Verkehrspolitik mit der Schere
Wenn es in diesen Tagen im Kabinett von Olaf Scholz eine Auseinandersetzung zwischen den Grünen um Robert Habeck und der FDP um Verkehrsminister Volker Wissing über die Frage tobt, ob nicht nur Schienenwege, sondern auch Straßen beschleunigt gebaut werden sollten, dann hat diese Debatte eine Tradition von mehr als einem halben Jahrhundert.
Im Übergang von der Großen Koalition unter Kanzler Kurt-Georg Kiesinger (1966 bis 1969) zur sozialliberalen Koalition unter Kanzler Willy Brandt (1969-1974) begann Ende der 1960er Jahre die westdeutsche Verkehrspolitik die aus heutiger Sicht verheerende Ungleichbehandlung von Bahnnetz und Straßennetz. Die Schere öffnete sich zu Ungunsten der Bahn und zu Gunsten der (Fern)Straßen. Bildmächtig war dabei, wie die Politik dauernd mit der Schere die Bänder für neue Straßenstücke durchschnitt. In das Straßennetz wurde massive Bundes- und Landesmittel gepumpt. Parallel dazu investierten auch die Kommunen massiv in den Ausbau ihrer Straßennetze und ihres Parkraums. Deutschland wollte Autoland werde und dafür war nichts zu teuer.

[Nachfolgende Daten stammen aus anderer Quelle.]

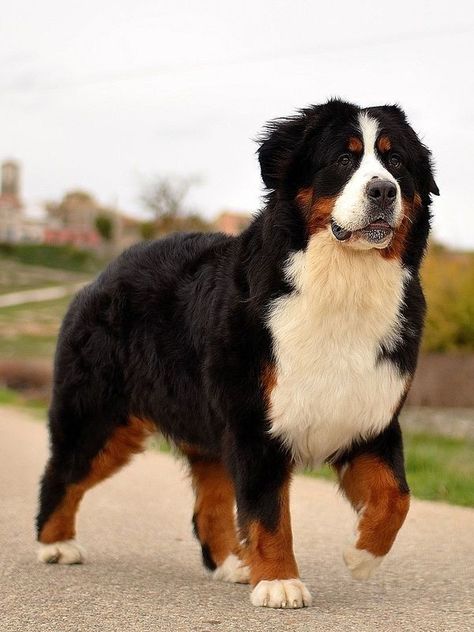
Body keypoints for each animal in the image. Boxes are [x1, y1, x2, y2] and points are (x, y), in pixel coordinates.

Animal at [35, 99, 438, 608]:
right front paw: (280, 582)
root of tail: (103, 274)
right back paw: (55, 545)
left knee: (206, 507)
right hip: (100, 417)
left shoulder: (369, 415)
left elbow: (396, 496)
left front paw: (361, 556)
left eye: (396, 161)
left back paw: (232, 563)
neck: (345, 284)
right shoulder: (254, 422)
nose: (384, 190)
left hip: (205, 432)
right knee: (63, 473)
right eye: (343, 159)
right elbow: (269, 513)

Auf der anderen Seit wurde die Bahn immer mehr als ungeliebtes, teures Stiefkind diskreditiert, das sich mit einem großen Netz betriebswirtschaftlich nicht mehr rechnen würde. Der später politisch in Ungnade gefallene Thilo Sarrazin hatte am verkehrswirtschaftlichen Institut von Prof. F. Voigt in Bonn die theoretischen Grundlagen für den Kurswechsel zur Schrumpfbahn gelegt.
Bund und Länder begannen, bei den sog. Gemeinschaftsaufgaben (regionale Wirtschaftsförderung, Hochschulbau, Krankenhausbau, Wohnungs- und Städtebau, Agrarstrukturverbesserung, Küstenschutz und Tourismusförderung) eine gezielte Steuerung des sozialökonomischen Geschehens mit regionalen Ausgleichsstrategien. In vielen Bereichen war das segensreich, im Verkehr dagegen verheerend. Denn es begründete den Ausbau des Straßennetzes bis in den letzten Winkel mit einer beängstigenden Perfektion. Dagegen wurde die Gestaltungsaufgabe einer dezentralen Bahnentwicklung vollständig pervertiert. Der Rückzug der Bahn aus der Fläche wurde ideologisch begründet mit Kostenargumenten und politisch-administrativ konsequent umgesetzt.
Die Bundesbahn selber hatten seit den 1960er Jahren in »vorauseilendem Gehorsam« das Konzept einer kleinen, feinen, betriebswirtschaftlich optimierten Bahn erfunden, die sich vor allem auf die Hauptkorridore und späteren Hochgeschwindigkeitsstrecken konzentrieren sollte. Aus diesem Grund erfolgten bereits in dieser Zeit die massiven Stilllegungen von Personen- und Güterbahnstrecken, Anschlussgleisen und Bahnhöfen.
Für die Straße stellten Bund und Länder gewaltige Budgets bereit und bauten eine eigene Planungsmaschinerie auf, die immer neue Straßenprojekte erfand.
Die (Sch)Rumpf- und Korridorphilosophie der Bahnpolitik hatte fatale Auswirkungen auf die Verkehrsentwicklung, die Umwelt und das Klima.